BDA plans to install trash barrier to keep hyacinth off Bellandur lake

The Bangalore Development Authority (BDA) is planning to install a trash barrier at Bellandur Lake which would collect the hyacinth at one point and make it easier to remove.
BDA plans to install trash barrier to keep hyacinth off Bellandur lake

BENGALURU: The Bangalore Development Authority (BDA) is planning to install a trash barrier at Bellandur Lake which would collect the hyacinth at one point and make it easier to remove.On Wednesday, BDA commissioner Rakesh Singh held an interaction with residents around Bellandur Lake regarding short-term and long-term rejuvenation measures for the lake. Officials from Bruhat Bengaluru Mahanagara Palike (BBMP), Karnataka State Pollution Control Board (KSPCB), Bangalore Water Supply & Sewerage Board (BWSSB) and experts were present.

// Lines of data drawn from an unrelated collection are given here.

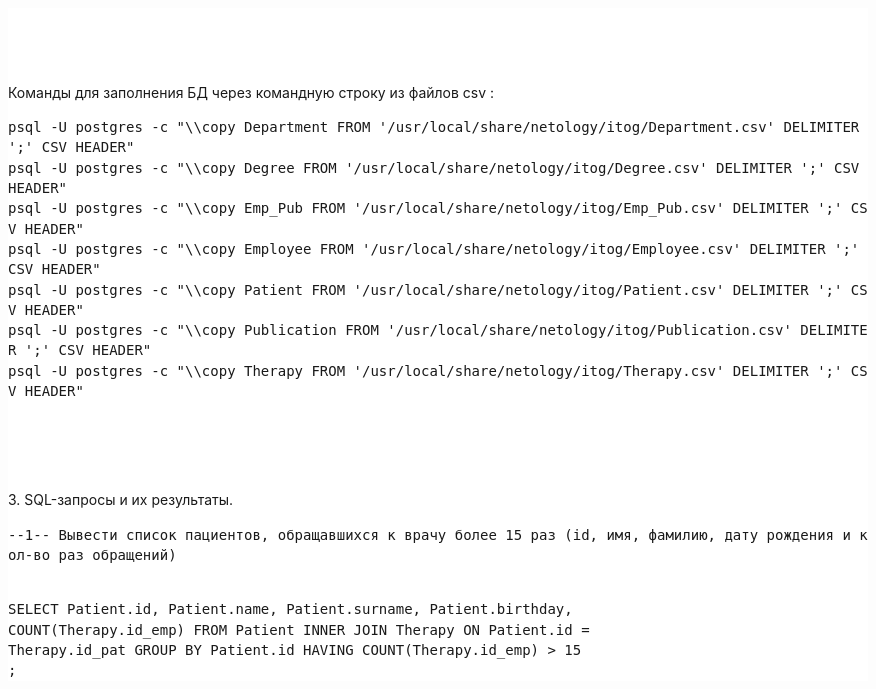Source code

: <br/><br/><br/>

Команды для заполнения БД через командную строку из файлов csv :<br/>

<pre>
psql -U postgres -c "\\copy Department FROM '/usr/local/share/netology/itog/Department.csv' DELIMITER ';' CSV HEADER"
psql -U postgres -c "\\copy Degree FROM '/usr/local/share/netology/itog/Degree.csv' DELIMITER ';' CSV HEADER"
psql -U postgres -c "\\copy Emp_Pub FROM '/usr/local/share/netology/itog/Emp_Pub.csv' DELIMITER ';' CSV HEADER"
psql -U postgres -c "\\copy Employee FROM '/usr/local/share/netology/itog/Employee.csv' DELIMITER ';' CSV HEADER"
psql -U postgres -c "\\copy Patient FROM '/usr/local/share/netology/itog/Patient.csv' DELIMITER ';' CSV HEADER"
psql -U postgres -c "\\copy Publication FROM '/usr/local/share/netology/itog/Publication.csv' DELIMITER ';' CSV HEADER"
psql -U postgres -c "\\copy Therapy FROM '/usr/local/share/netology/itog/Therapy.csv' DELIMITER ';' CSV HEADER"
</pre>
<br/><br/><br/>

<p>3. SQL-запросы и их результаты.<br/>
<pre>
--1-- Вывести список пациентов, обращавшихся к врачу более 15 раз (id, имя, фамилию, дату рождения и кол-во раз обращений)

SELECT 	Patient.id,
		Patient.name,
		Patient.surname,
		Patient.birthday,
		COUNT(Therapy.id_emp)
FROM Patient INNER JOIN Therapy
	ON Patient.id = Therapy.id_pat
GROUP BY Patient.id
HAVING COUNT(Therapy.id_emp) > 15
;
</pre>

Singh confirmed that the long term measure of installing a sewage treatment plant would be accomplished only by 2020.As per Sonali Singh, one of the residents who attended the meeting, a short-term solution suggested was to experiment with a floating trash barrier.  Such a device, successfully used in Cooum river at Chennai, collects the hyacinth and other solid matter in the lake at one place, so that their removal becomes easier.

"Removal of hyacinth will become easier and it will keep all the hyacinth in one place so that the rest of the lake can breathe," she said.DC Sekhar, the director of Alphamers, the firm which would implement the technology, said the decision was not yet confirmed.

Sonali said operating the installed sluice gates in such a way that they also drain out the water at the bottom was suggested."Wetlands were supposed to be developed by the KLCDA (Karnataka Lake Conservation & Development Authority). But as it is no longer the custodian of the lake, we asked the BDA commissioner if the BDA could take over it," she said.

RESIDENTS COMPLAIN OF SMELL FROM LAKE

Residents submitted a written complaint to KSPCB chairman Lakshman over foul smell affecting apartments near the lake, especially between 2 am and 4 am. “It has become very pungent now, and causes kids to wake up. We suspect somebody releases untreated sewage or chemicals into the lake in the cover of darkness at that time,” Sonali said.